Numbering the irrational
It is worth noting that DCFA has been sharply criticized by proponents of behavioral finance. This faction considers that markets are rife with irrational decision making, that the pricing of securities is of questionable relevance to valuation, and that the impact of subjective bias undermines quantitative methods in general, and DCF in particular, reports Anders J. Maxwell, partner and managing director at Peter J Solomon Company, in a Financier Worldwide article.
That contradiction between subjective bias and contrived spreadsheets is only apparent and can be overcome through the power of narratives, claims Aswath Damodaran, professor of finance at the Stern School of Business.
“Narratives” (a pet notion in academic circles) are essentially the storyline you can read into a company’s past and anticipated future. For example, a startup company with awful numbers (excessive leverage, absent earnings, obese R&D budget, etc.) can be on its way to cornering a whole market, like Uber (UBER) or Facebook (FB), and one day royally reward investors that bought into its “narrative”.
It’s a question of marrying the left and right sides of the brain. “A narrative-based valuation, which has little, if any numbers to back it up, can very quickly veer away from reality to fantasy,” writes Damodaran. On the other hand, a pure number perspective can totally miss the opportunity hidden in the startup’s storyline.
Whistling in the dark
Then, is DCFA only a way for a portfolio manager to calm his anxiety about risk, a sort of sophisticated whistling in the dark, hoping for a “narrative” to reach its tipping point into success? Not really, but... sort of, recognizes Schnitman: “I don’t know of any study showing that DCFA produces any better results,” he says. It all boils down to character and an individual’s preference for certain tools or a set of tools.
Pavlov reads into DCFA more than just personal preference. “It’s not just a shot in the dark; rather a tool to summarize your thinking. What I like to do is vary the inputs (of a DCFA model), for example change the discount rate by 1% or 2% and explore different scenarios. It gives me a range where the true value of a company is likely to fall.”

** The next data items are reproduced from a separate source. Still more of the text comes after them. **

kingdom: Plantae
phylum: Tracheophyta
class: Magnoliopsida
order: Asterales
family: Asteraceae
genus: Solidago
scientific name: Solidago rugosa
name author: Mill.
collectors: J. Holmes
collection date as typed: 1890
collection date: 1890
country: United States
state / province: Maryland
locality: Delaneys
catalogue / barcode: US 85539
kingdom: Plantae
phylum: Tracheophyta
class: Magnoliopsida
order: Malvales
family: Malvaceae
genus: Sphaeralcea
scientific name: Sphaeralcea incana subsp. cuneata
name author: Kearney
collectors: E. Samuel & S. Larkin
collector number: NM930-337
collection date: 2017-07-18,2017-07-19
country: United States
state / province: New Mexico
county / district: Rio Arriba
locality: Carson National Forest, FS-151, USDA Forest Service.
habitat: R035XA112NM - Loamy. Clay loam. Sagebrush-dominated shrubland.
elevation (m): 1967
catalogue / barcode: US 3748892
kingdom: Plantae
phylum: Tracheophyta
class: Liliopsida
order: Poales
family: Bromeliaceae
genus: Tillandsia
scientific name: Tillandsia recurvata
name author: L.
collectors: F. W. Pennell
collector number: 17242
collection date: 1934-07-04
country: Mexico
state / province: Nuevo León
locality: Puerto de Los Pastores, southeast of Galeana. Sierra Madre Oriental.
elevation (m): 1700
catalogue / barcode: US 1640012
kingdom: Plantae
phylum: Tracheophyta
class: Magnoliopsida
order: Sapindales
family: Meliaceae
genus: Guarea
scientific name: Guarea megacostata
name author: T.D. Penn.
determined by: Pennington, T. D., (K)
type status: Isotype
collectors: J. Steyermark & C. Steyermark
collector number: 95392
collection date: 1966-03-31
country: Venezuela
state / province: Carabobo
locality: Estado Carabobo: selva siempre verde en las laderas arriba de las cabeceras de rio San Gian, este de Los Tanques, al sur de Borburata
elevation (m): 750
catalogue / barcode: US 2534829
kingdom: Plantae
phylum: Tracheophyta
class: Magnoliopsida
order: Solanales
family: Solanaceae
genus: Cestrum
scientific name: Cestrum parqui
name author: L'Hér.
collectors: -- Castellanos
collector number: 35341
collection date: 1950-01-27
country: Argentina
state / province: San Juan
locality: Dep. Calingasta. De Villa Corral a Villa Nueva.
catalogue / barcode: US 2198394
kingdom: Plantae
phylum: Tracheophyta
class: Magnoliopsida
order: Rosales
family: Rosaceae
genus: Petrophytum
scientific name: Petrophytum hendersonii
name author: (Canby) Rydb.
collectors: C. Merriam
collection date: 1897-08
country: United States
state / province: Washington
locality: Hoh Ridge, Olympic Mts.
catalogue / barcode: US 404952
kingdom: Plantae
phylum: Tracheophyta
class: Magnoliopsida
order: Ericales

Guay takes a bolder step. He couples the notion of “value” with that of “quality”, and this way discovers that DCFA, as a tool to uncover quality, can lead to superior performance of a portfolio. He refers to a recent Financial Analysts Journal article which observes that “unlike standard factors, such as value, momentum, and size, “quality” lacks a commonly accepted definition. Practitioners, however, are increasingly gravitating to this style factor.”
“The link between quality and DCFA is maybe not that clear, but what I read in ‘quality’ is higher future cash flows and a stable growth, therefore a less risky company, all components that point to the higher valuation of a stock,” Guay says.
Investors should definitely be on the lookout for portfolio managers that practice DCFA, for two reasons thinks Laura Lutton, Head of North American Research at Morningstar. “First of all, we always like to see portfolio managers that have a repeatable, well established process of analysis, and Richard Guay’s process points in this direction. Secondly, investors face the danger of the ‘value trap’: companies with very low valuations but that are permanently damaged and won’t go anywhere. Having a quality factor perspective in there is very sensible.”